Отрывок, характеризующий Нерис, Саломея

– Вы обещали графине Ростовой жениться на ней и хотели увезти ее?
– Мой милый, – отвечал Анатоль по французски (как и шел весь разговор), я не считаю себя обязанным отвечать на допросы, делаемые в таком тоне.
Лицо Пьера, и прежде бледное, исказилось бешенством. Он схватил своей большой рукой Анатоля за воротник мундира и стал трясти из стороны в сторону до тех пор, пока лицо Анатоля не приняло достаточное выражение испуга.
– Когда я говорю, что мне надо говорить с вами… – повторял Пьер.
– Ну что, это глупо. А? – сказал Анатоль, ощупывая оторванную с сукном пуговицу воротника.
– Вы негодяй и мерзавец, и не знаю, что меня воздерживает от удовольствия разможжить вам голову вот этим, – говорил Пьер, – выражаясь так искусственно потому, что он говорил по французски. Он взял в руку тяжелое пресспапье и угрожающе поднял и тотчас же торопливо положил его на место.
– Обещали вы ей жениться?
– Я, я, я не думал; впрочем я никогда не обещался, потому что…
Пьер перебил его. – Есть у вас письма ее? Есть у вас письма? – повторял Пьер, подвигаясь к Анатолю.
Анатоль взглянул на него и тотчас же, засунув руку в карман, достал бумажник.
Пьер взял подаваемое ему письмо и оттолкнув стоявший на дороге стол повалился на диван.
– Je ne serai pas violent, ne craignez rien, [Не бойтесь, я насилия не употреблю,] – сказал Пьер, отвечая на испуганный жест Анатоля. – Письма – раз, – сказал Пьер, как будто повторяя урок для самого себя. – Второе, – после минутного молчания продолжал он, опять вставая и начиная ходить, – вы завтра должны уехать из Москвы.
– Но как же я могу…
– Третье, – не слушая его, продолжал Пьер, – вы никогда ни слова не должны говорить о том, что было между вами и графиней. Этого, я знаю, я не могу запретить вам, но ежели в вас есть искра совести… – Пьер несколько раз молча прошел по комнате. Анатоль сидел у стола и нахмурившись кусал себе губы.
– Вы не можете не понять наконец, что кроме вашего удовольствия есть счастье, спокойствие других людей, что вы губите целую жизнь из того, что вам хочется веселиться. Забавляйтесь с женщинами подобными моей супруге – с этими вы в своем праве, они знают, чего вы хотите от них. Они вооружены против вас тем же опытом разврата; но обещать девушке жениться на ней… обмануть, украсть… Как вы не понимаете, что это так же подло, как прибить старика или ребенка!…
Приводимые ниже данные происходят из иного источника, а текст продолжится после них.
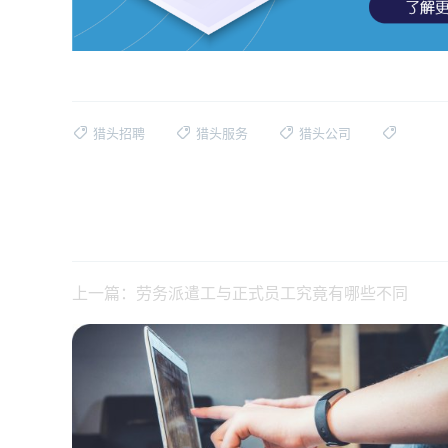
猎头招聘
猎头服务
猎头公司
上一篇：劳务派遣工与正式员工究竟有哪些不同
Пьер замолчал и взглянул на Анатоля уже не гневным, но вопросительным взглядом.
– Этого я не знаю. А? – сказал Анатоль, ободряясь по мере того, как Пьер преодолевал свой гнев. – Этого я не знаю и знать не хочу, – сказал он, не глядя на Пьера и с легким дрожанием нижней челюсти, – но вы сказали мне такие слова: подло и тому подобное, которые я comme un homme d'honneur [как честный человек] никому не позволю.
Пьер с удивлением посмотрел на него, не в силах понять, чего ему было нужно.
– Хотя это и было с глазу на глаз, – продолжал Анатоль, – но я не могу…
– Что ж, вам нужно удовлетворение? – насмешливо сказал Пьер.
– По крайней мере вы можете взять назад свои слова. А? Ежели вы хотите, чтоб я исполнил ваши желанья. А?
– Беру, беру назад, – проговорил Пьер и прошу вас извинить меня. Пьер взглянул невольно на оторванную пуговицу. – И денег, ежели вам нужно на дорогу. – Анатоль улыбнулся.
Это выражение робкой и подлой улыбки, знакомой ему по жене, взорвало Пьера.
– О, подлая, бессердечная порода! – проговорил он и вышел из комнаты.
На другой день Анатоль уехал в Петербург.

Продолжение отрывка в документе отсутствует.